March 16, 2013

Using Mercury is Exposing Gold Miners To Health Risks

Artisanal miners who use mercury to extract gold from soil dug in the mines, risk developing a range of health complications, according to the World Health Organisation (WHO).
The world health body says the complications include permanent damage to the nervous system, in particular the developing nervous system.

And yet at gold mines in Namayingo district, eastern Uganda, mercury is one of the vital possessions every miner wishes to have. The liquid chemical is highly sought after as they apply it during the process to extract gold from soil dug in the mines.
It s a common sight to find men, women and children searching for gold from a mixture of soil, water and mercury, an activity that has become a routine and main income earner in the area. However, while the local miners crave mercury to help them get gold, they are also inviting ill health that could cause death with the same measure.

WHO says that due to the effects, children and women of child-bearing age are considered vulnerable populations because it says mercury can be passed from a mother to her unborn child.

WHO adds that mercury is recognized as a chemical of global concern due to its ability to travel long distances in the atmosphere, its persistence in the environment, its ability to accumulate in ecosystems, including in fish, and its significant negative effect on human health and the environment.

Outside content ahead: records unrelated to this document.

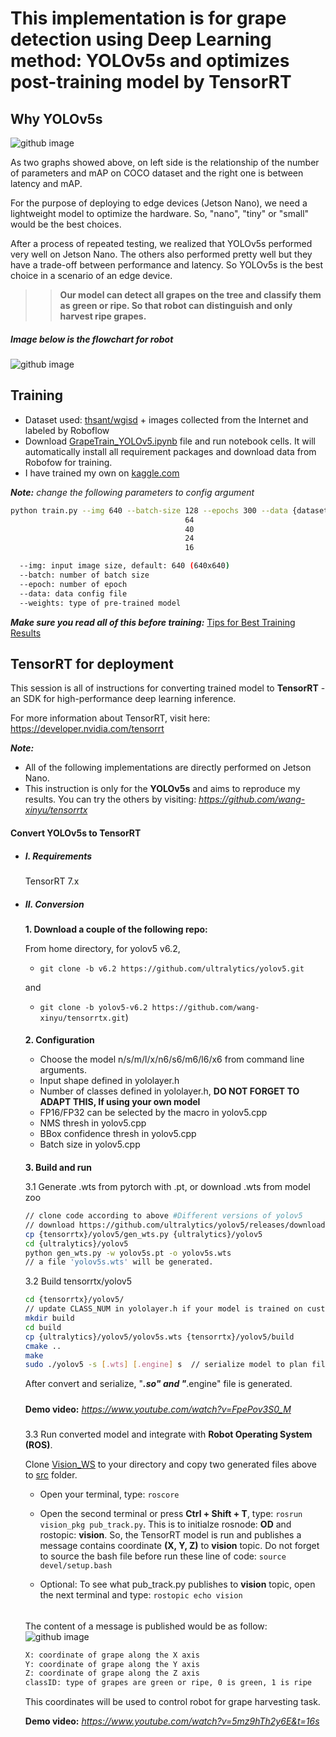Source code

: # **This implementation is for grape detection using Deep Learning method: YOLOv5s and optimizes post-training model by TensorRT**

## **Why YOLOv5s**

![github image](https://github.com/huynhloc04/LVTN/blob/main/Vision_WS/images/YOLO_Compare.jpg)

As two graphs showed above, on left side is the relationship of the number of parameters and mAP on COCO dataset and the right one is between latency and mAP.

For the purpose of deploying to edge devices (Jetson Nano), we need a lightweight model to optimize the hardware. So, "nano", "tiny" or "small" would be the best choices.

After a process of repeated testing, we realized that YOLOv5s performed very well on Jetson Nano. The others also performed pretty well but they have a trade-off between performance and latency. So YOLOv5s is the best choice in a scenario of an edge device.

>> **Our model can detect all grapes on the tree and classify them as green or ripe. So that robot can distinguish and only harvest ripe grapes.**

##### **Image below is the flowchart for robot**

![github image](https://github.com/huynhloc04/LVTN/blob/main/Vision_WS/images/flowchart.jpg)

## **Training**

- Dataset used: [thsant/wgisd](https://zenodo.org/record/3361736#.XcQJVzMzZPY) + images collected from the Internet and labeled by Roboflow
- Download [GrapeTrain_YOLOv5.ipynb](https://github.com/huynhloc04/LVTN/blob/main/Vision_WS/GrpeTrain_YOLOv5.ipynb) file and run notebook cells. It will automatically install all requirement packages and download data from Robofow for training.
- I have trained my own on [kaggle.com](https://www.kaggle.com/)
  
  
***Note:***  *change the following parameters to config argument*

```bash
python train.py --img 640 --batch-size 128 --epochs 300 --data {dataset.location}/data.yaml --weights yolov5n.pt
                                       64                                                             yolov5s
                                       40                                                             yolov5m
                                       24                                                             yolov5l
                                       16                                                             yolov5x

  --img: input image size, default: 640 (640x640)
  --batch: number of batch size
  --epoch: number of epoch
  --data: data config file
  --weights: type of pre-trained model
```

***Make sure you read all of this before training:*** [Tips for Best Training Results](https://github.com/ultralytics/yolov5/wiki/Tips-for-Best-Training-Results)


## **TensorRT for deployment**

This session is all of instructions for converting trained model to **TensorRT** - an SDK for high-performance deep learning inference. 

For more information about TensorRT, visit here: https://developer.nvidia.com/tensorrt

***Note:*** 
- All of the following implementations are directly performed on Jetson Nano. 
- This instruction is only for the **YOLOv5s** and aims to reproduce my results. You can try the others by visiting: *https://github.com/wang-xinyu/tensorrtx*


#### **Convert YOLOv5s to TensorRT**

- ##### I. Requirements

    TensorRT 7.x

- ##### II. Conversion 
    
    **1. Download a couple of the following repo:**

    From home directory, for yolov5 v6.2, 
    - `git clone -b v6.2 https://github.com/ultralytics/yolov5.git` 
    
    and

    - `git clone -b yolov5-v6.2 https://github.com/wang-xinyu/tensorrtx.git`)
  
  ####

    **2. Configuration**
  - Choose the model n/s/m/l/x/n6/s6/m6/l6/x6 from command line arguments.
  - Input shape defined in yololayer.h
  - Number of classes defined in yololayer.h, **DO NOT FORGET TO ADAPT THIS, If using your own model**
  - FP16/FP32 can be selected by the macro in yolov5.cpp
  - NMS thresh in yolov5.cpp
  - BBox confidence thresh in yolov5.cpp
  - Batch size in yolov5.cpp

  ####

    **3. Build and run**

    3.1 Generate .wts from pytorch with .pt, or download .wts from model zoo

    ```bash
    // clone code according to above #Different versions of yolov5
    // download https://github.com/ultralytics/yolov5/releases/download/v6.2/yolov5s.pt
    cp {tensorrtx}/yolov5/gen_wts.py {ultralytics}/yolov5
    cd {ultralytics}/yolov5
    python gen_wts.py -w yolov5s.pt -o yolov5s.wts
    // a file 'yolov5s.wts' will be generated.
    ```

    3.2 Build tensorrtx/yolov5

    ```bash
    cd {tensorrtx}/yolov5/
    // update CLASS_NUM in yololayer.h if your model is trained on custom dataset
    mkdir build
    cd build
    cp {ultralytics}/yolov5/yolov5s.wts {tensorrtx}/yolov5/build
    cmake ..
    make
    sudo ./yolov5 -s [.wts] [.engine] s  // serialize model to plan file
    ```

    After convert and serialize, "___.so" and "___.engine" file is generated.

    #####

    **Demo video:** *https://www.youtube.com/watch?v=FpePov3S0_M*

    #####

    3.3 Run converted model and integrate with **Robot Operating System (ROS)**.

    Clone [Vision_WS](https://github.com/huynhloc04/LVTN/tree/main/Vision_WS) to your directory and copy two generated files above to [src](https://github.com/huynhloc04/LVTN/tree/main/Vision_WS/src/lvtn_pkg/src) folder.

    - Open your terminal, type: ```roscore```
    - Open the second terminal or press **Ctrl + Shift + T**, type: ```rosrun vision_pkg pub_track.py```. This is to initialze rosnode: **OD** and rostopic: **vision**. So, the TensorRT model is run and publishes a message contains coordinate **(X, Y, Z)** to **vision** topic.
    Do not forget to source the bash file before run these line of code: ```source devel/setup.bash```

    - Optional: To see what pub_track.py publishes to **vision** topic, open the next terminal and type: ```rostopic echo vision```
  ######
    The content of a message is published would be as follow:
    ![github image]([message.jpg](https://github.com/huynhloc04/LVTN/blob/main/Vision_WS/images/message.jpg))

    ```bash
    X: coordinate of grape along the X axis
    Y: coordinate of grape along the Y axis
    Z: coordinate of grape along the Z axis
    classID: type of grapes are green or ripe, 0 is green, 1 is ripe
    ```

    This coordinates will be used to control robot for grape harvesting task.

    **Demo video:** *https://www.youtube.com/watch?v=5mz9hTh2y6E&t=16s*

However, while such dangers are mentioned of mercury, there is little knowledge about it among the local miners at the gold mines who openly use the metal during the gold extraction without any protection.

Emmanuel Sikuk, one of the gold miners explained that they use mercury to help separate and collect the bits of gold after it has been sieved from a mixture of soil and water. He however said they were not aware of its dangers, which health experts say develop gradually.

Tito Okware, the LC3 chairman of Buyinja Sub County, where the gold mines are located, says he wants government to help sensitize and regulate usage of mercury in the extractive industry especially among the local miners.

Dr Jacinto Amandwa, the Commissioner of Clinical Services in the Ministry of Health in Uganda, told the Press that there was need to restrict the use of mercury. He said people exposed to mercury risk damaging their vital organs such as kidney, heart and lungs. Amandwa explained that mercury is dangerous because the body is unable to excrete it once it has entered the system.  He also mentioned that mercury usage poses threats to the environment and could pollute the water system and food chain.

A Global Mercury Report 2013, by United Nations Environment Program (UNEP) has named artisanal and small scale gold mining as the major source for emissions and releases of mercury worldwide.  It explains that much of the mercury is released directly into water posing threats to the lives of both humans and animals. The report also says that much human exposure to mercury is through the consumption of fish and other marine products.

In January, an Intergovernmental Negotiating Committee agreed to sign a treaty on mercury, which has been named Minamata Convention on Mercury. The new treaty is expected to prevent emissions of mercury.  The Committee observed that a boom in the price of gold has led to growth of small scale mining where mercury is used, but said governments would draw strategies to reduce the amount of mercury used by small scale miners.

Despite such initiatives, mercury usage among local miners continues without regulation. Peter Lokeris, the Minister of State for Minerals, says government is yet to license all the small scale miners as a step towards regulating their activities.